[Dataset entries]
##############################
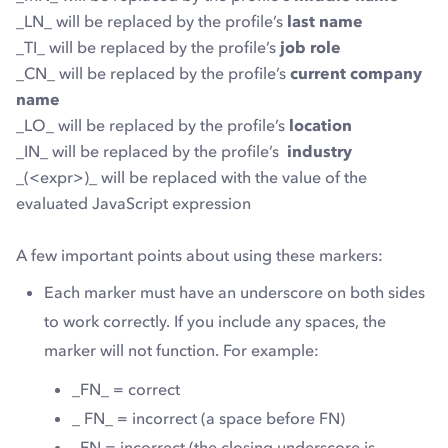
_LN_ will be replaced by the profile’s
last name
_TI_ will be replaced by the profile’s
job role
_CN_ will be replaced by the profile’s
current company
name
_LO_ will be replaced by the profile’s
location
_IN_ will be replaced by the profile’s
industry
_(<expr>)_ will be replaced with the value of the
evaluated JavaScript expression
A few important points about using these markers:
Each marker must have an underscore on both sides
to work correctly. If you include any spaces, the
marker will not function. For example:
_FN_
= correct
_ FN_ = incorrect (a space before FN)
_FN = incorrect (the closing underscore is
##############################
• Task brief:
Copy everything from the start of the listing down through the line containing "evaluated JavaScript expression", keeping both ends. Leave the pictures out of your answer.

• Solution below:
_LN_ will be replaced by the profile’s
last name
_TI_ will be replaced by the profile’s
job role
_CN_ will be replaced by the profile’s
current company
name
_LO_ will be replaced by the profile’s
location
_IN_ will be replaced by the profile’s
industry
_(<expr>)_ will be replaced with the value of the
evaluated JavaScript expression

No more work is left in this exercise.